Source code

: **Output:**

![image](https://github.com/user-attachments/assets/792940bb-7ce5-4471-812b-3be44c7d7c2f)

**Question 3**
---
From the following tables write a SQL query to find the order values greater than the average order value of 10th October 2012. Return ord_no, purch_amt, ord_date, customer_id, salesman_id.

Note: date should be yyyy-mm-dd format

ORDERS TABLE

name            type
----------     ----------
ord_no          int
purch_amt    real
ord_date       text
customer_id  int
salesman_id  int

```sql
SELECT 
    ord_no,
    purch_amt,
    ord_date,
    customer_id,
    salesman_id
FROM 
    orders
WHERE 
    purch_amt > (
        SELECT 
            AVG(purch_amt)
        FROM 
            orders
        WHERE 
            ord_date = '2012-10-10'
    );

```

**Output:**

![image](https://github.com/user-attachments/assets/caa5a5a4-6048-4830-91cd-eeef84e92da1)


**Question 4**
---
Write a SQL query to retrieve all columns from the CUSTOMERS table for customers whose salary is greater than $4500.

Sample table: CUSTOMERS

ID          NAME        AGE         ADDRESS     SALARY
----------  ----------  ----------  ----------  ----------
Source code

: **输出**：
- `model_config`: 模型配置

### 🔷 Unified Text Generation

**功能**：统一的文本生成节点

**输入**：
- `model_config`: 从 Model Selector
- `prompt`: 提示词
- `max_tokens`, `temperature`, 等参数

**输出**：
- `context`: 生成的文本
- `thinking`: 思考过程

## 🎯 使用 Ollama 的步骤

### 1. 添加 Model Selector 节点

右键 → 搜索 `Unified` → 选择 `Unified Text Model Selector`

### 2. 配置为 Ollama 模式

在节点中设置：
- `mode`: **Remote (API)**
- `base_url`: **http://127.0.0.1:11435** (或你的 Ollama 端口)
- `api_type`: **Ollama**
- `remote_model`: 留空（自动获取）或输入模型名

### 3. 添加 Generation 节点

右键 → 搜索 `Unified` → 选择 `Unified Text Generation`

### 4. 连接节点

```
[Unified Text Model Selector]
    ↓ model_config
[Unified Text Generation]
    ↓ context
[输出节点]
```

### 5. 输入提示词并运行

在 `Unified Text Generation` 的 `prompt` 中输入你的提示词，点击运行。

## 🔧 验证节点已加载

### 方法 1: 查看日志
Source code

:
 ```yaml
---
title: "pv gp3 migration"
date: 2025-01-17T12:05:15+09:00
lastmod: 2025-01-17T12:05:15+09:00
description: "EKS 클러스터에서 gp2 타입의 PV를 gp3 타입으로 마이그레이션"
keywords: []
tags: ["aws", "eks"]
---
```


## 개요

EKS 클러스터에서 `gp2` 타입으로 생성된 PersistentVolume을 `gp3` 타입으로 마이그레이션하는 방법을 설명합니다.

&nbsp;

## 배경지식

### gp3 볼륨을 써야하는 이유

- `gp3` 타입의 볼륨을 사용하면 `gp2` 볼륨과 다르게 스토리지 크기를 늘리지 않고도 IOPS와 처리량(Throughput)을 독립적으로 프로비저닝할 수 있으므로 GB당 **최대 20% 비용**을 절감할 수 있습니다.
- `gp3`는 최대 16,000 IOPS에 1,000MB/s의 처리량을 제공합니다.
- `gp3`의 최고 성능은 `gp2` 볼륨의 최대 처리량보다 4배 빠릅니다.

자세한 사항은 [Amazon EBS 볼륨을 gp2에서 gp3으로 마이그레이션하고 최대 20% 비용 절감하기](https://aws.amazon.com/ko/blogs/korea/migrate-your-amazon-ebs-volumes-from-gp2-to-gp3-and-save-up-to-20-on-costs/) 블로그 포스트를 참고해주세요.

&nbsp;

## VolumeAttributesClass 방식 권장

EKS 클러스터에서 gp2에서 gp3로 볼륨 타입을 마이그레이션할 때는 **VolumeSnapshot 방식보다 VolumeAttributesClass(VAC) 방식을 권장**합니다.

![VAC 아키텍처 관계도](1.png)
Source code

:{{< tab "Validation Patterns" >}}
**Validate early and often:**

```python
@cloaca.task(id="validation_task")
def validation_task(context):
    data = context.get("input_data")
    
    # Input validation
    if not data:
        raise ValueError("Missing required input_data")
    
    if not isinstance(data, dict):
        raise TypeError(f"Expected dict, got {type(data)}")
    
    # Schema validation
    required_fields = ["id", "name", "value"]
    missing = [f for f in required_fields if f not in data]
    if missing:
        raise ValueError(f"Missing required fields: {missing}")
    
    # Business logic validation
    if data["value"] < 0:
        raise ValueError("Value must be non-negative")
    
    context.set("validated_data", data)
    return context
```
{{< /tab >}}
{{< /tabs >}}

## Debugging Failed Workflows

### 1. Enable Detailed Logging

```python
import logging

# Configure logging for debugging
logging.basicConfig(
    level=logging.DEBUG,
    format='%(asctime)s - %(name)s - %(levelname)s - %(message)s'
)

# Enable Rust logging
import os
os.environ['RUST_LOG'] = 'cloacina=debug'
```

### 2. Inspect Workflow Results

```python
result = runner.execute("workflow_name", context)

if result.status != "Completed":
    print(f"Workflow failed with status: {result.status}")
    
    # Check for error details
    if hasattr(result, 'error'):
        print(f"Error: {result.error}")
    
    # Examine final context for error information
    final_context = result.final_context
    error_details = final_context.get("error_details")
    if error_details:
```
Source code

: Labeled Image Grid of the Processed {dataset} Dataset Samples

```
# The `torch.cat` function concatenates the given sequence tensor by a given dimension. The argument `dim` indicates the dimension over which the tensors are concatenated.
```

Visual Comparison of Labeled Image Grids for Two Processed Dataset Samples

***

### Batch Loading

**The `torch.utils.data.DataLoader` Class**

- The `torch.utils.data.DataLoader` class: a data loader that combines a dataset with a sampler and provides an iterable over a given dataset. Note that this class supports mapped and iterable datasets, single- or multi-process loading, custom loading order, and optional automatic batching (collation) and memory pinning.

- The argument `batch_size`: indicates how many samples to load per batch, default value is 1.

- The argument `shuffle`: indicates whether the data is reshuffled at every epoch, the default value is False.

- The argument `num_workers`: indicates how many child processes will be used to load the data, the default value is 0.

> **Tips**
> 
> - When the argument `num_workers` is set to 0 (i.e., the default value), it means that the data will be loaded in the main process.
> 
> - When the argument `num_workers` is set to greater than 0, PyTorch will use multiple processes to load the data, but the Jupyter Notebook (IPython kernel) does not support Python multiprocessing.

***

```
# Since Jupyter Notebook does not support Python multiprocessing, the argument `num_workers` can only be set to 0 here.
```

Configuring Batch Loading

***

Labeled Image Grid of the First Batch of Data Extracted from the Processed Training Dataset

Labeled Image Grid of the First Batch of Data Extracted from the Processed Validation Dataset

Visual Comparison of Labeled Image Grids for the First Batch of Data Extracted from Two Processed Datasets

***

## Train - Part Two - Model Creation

◆ **WHAT TO WORK ON**:
Your answer should be each line from the preceding material in which the word "print" occurs.

◆ **SOLVED EXERCISE**:
    print(f"Workflow failed with status: {result.status}")
        print(f"Error: {result.error}")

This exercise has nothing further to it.